Significant health changes are associated with the aging process. The majority of older people have at least one chronic illness, and many suffer from multiple disorders. By age 75, the average American has three chronic medical conditions and uses five different prescription drugs. Hypertension, arthritis, and heart disease are the leading disorders of older people, who also have the highest rate and longest length of hospitalizations and the most office visits with doctors. Yet much of the disability associated with the aging process can be either minimized or prevented.
My staff and I recently completed an intervention study in which older people were randomly assigned to participate in a 12-week Tai Chi program, a 12-week low-impact exercise program, or a control group. Results from our “Memory & Motion” study indicate that participants in both exercise groups improved with respect to grip strength, balance, endurance, lower body strength, sleep disturbances, and anxiety. We concluded that both Tai Chi and low impact exercise are safe and cost-effective ways to improve the physical and psychological functioning of older people. This supports a growing body of knowledge indicating that adopting healthier behaviors can dramatically reduce a person’s risk for many chronic diseases, including the leading
causes of death and disability in this age group.
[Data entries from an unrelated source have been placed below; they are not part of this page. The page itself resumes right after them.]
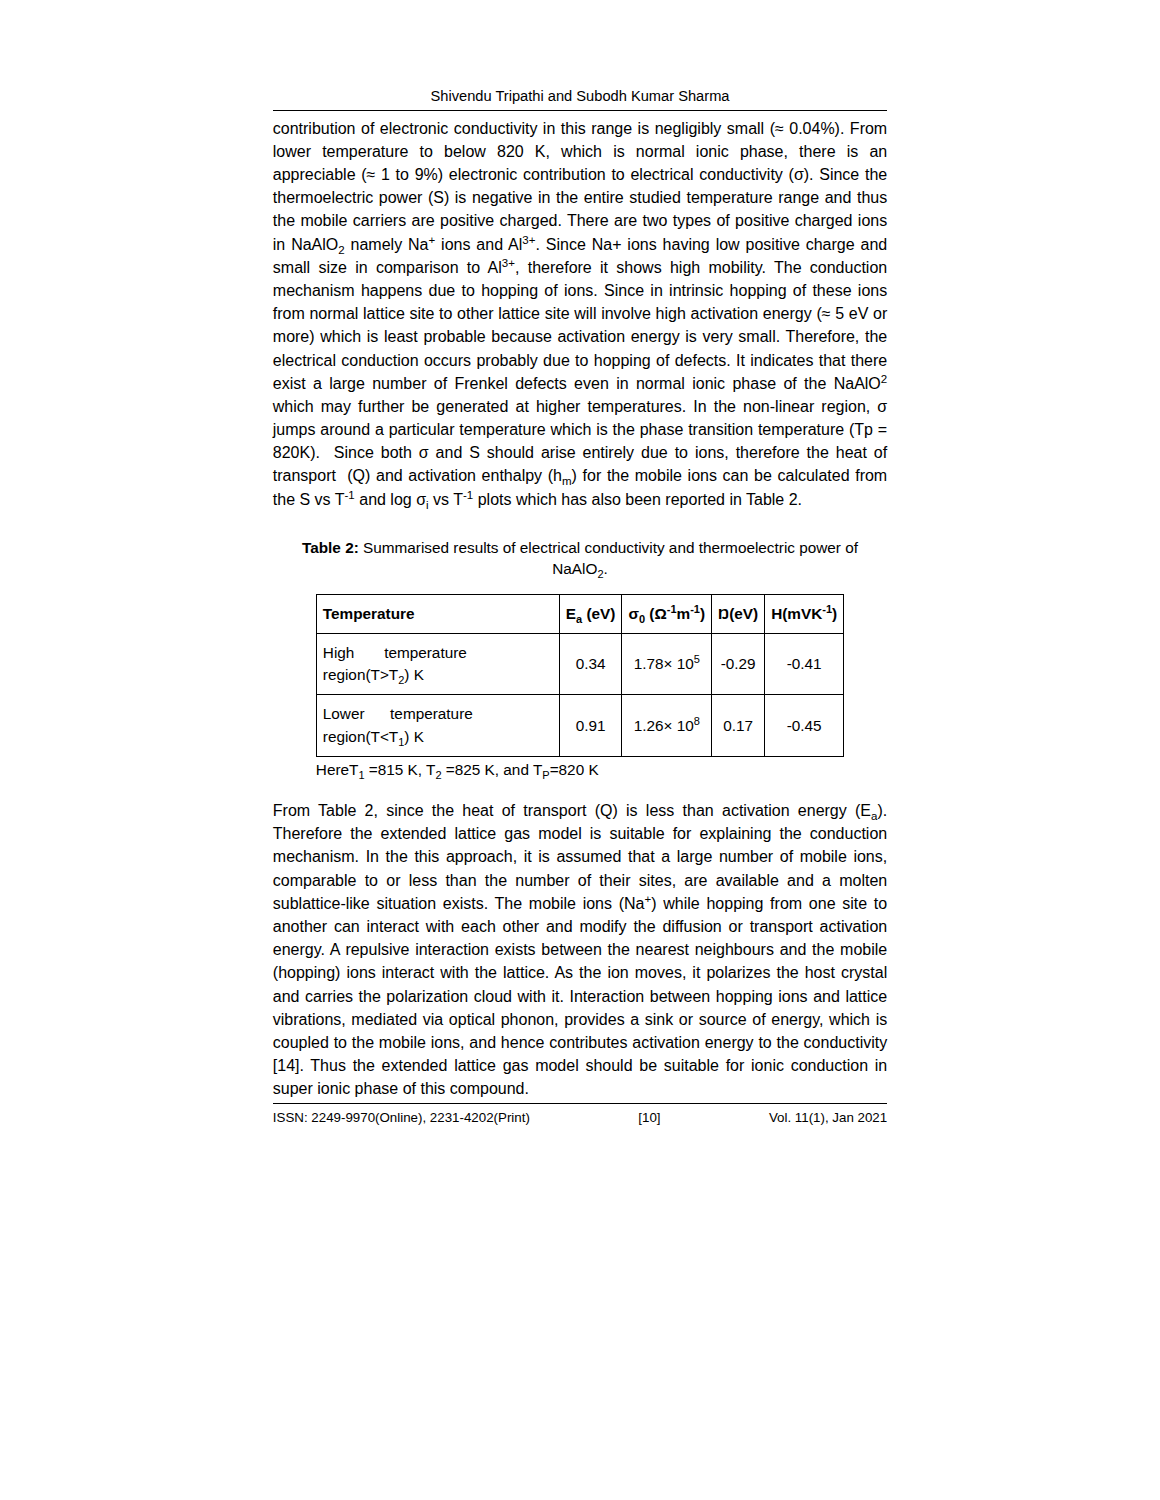Shivendu Tripathi and Subodh Kumar Sharma
contribution of electronic conductivity in this range is negligibly small (≈ 0.04%). From lower temperature to below 820 K, which is normal ionic phase, there is an appreciable (≈ 1 to 9%) electronic contribution to electrical conductivity (σ). Since the thermoelectric power (S) is negative in the entire studied temperature range and thus the mobile carriers are positive charged. There are two types of positive charged ions in NaAlO2 namely Na+ ions and Al3+. Since Na+ ions having low positive charge and small size in comparison to Al3+, therefore it shows high mobility. The conduction mechanism happens due to hopping of ions. Since in intrinsic hopping of these ions from normal lattice site to other lattice site will involve high activation energy (≈ 5 eV or more) which is least probable because activation energy is very small. Therefore, the electrical conduction occurs probably due to hopping of defects. It indicates that there exist a large number of Frenkel defects even in normal ionic phase of the NaAlO2 which may further be generated at higher temperatures. In the non-linear region, σ jumps around a particular temperature which is the phase transition temperature (Tp = 820K). Since both σ and S should arise entirely due to ions, therefore the heat of transport (Q) and activation enthalpy (hm) for the mobile ions can be calculated from the S vs T-1 and log σi vs T-1 plots which has also been reported in Table 2.
Table 2: Summarised results of electrical conductivity and thermoelectric power of
NaAlO2.
| Temperature | E a (eV) | σ 0 (Ω -1 m -1 ) | Ŋ(eV) | H(mVK -1 ) |
| --- | --- | --- | --- | --- |
| High temperature region(T>T 2 ) K | 0.34 | 1.78× 10 5 | -0.29 | -0.41 |
| Lower temperature region(T<T 1 ) K | 0.91 | 1.26× 10 8 | 0.17 | -0.45 |
HereT1 =815 K, T2 =825 K, and TP=820 K
From Table 2, since the heat of transport (Q) is less than activation energy (Ea). Therefore the extended lattice gas model is suitable for explaining the conduction mechanism. In the this approach, it is assumed that a large number of mobile ions, comparable to or less than the number of their sites, are available and a molten sublattice-like situation exists. The mobile ions (Na+) while hopping from one site to another can interact with each other and modify the diffusion or transport activation energy. A repulsive interaction exists between the nearest neighbours and the mobile (hopping) ions interact with the lattice. As the ion moves, it polarizes the host crystal and carries the polarization cloud with it. Interaction between hopping ions and lattice vibrations, mediated via optical phonon, provides a sink or source of energy, which is coupled to the mobile ions, and hence contributes activation energy to the conductivity [14]. Thus the extended lattice gas model should be suitable for ionic conduction in super ionic phase of this compound.
ISSN: 2249-9970(Online), 2231-4202(Print)
[10]
Vol. 11(1), Jan 2021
Improved medical care has changed both the ways that people live and the ways that they die. Chronic diseases and degenerative illnesses have replaced the infectious diseases and acute illnesses that once claimed lives. Yet our current healthcare workforce is too small to provide adequate care for the elders of today, and wholly unprepared for the coming senior boom. The gap between what we know and what we need to know to optimally treat older people continues to grow.
Nowhere is this need more pressing than in end-of-life care. Our OPTIONS study, funded by the National Institute of Nursing Research, focuses on how older patients with end stage renal disease and their spouses make decisions at the end of life. One of the fascinating findings from this study of 315 couples is that most people have little idea about the conditions under which their spouses would want to continue dialysis. These results are troubling because physicians typically rely on next of kin to make these decisions, yet important because they identify an area ripe for intervention.
As we seek to better understand the mechanisms of successful aging, it is exciting to be at UMDNJ, where colleagues from medicine and behavioral science can easily work together. Two university-wide events for faculty involved in research in aging are already on the calendar and will lay the groundwork for future collaborations across the University’s campuses.
Rachel Pruchno earned her PhD in human development and family studies from Pennsylvania State University in 1982. Before joining the SOM faculty in 2004, she held several positions, including director, Initiatives on Aging, and director, Center for Work and Family, at Boston College, and director, Center on Aging, at Bradley University. Dr. Pruchno is an expert on family care-giving, physical and mental health in adulthood and later life, and end-of-life decision-making. She has served on editorial boards of the Journal of Gerontology: Social Science, the Journal of Gerontology: Psychological Sciences, and The Gerontologist, and has led major committees of both the Gerontological Society of America and Division 20 of the American Psychological Association.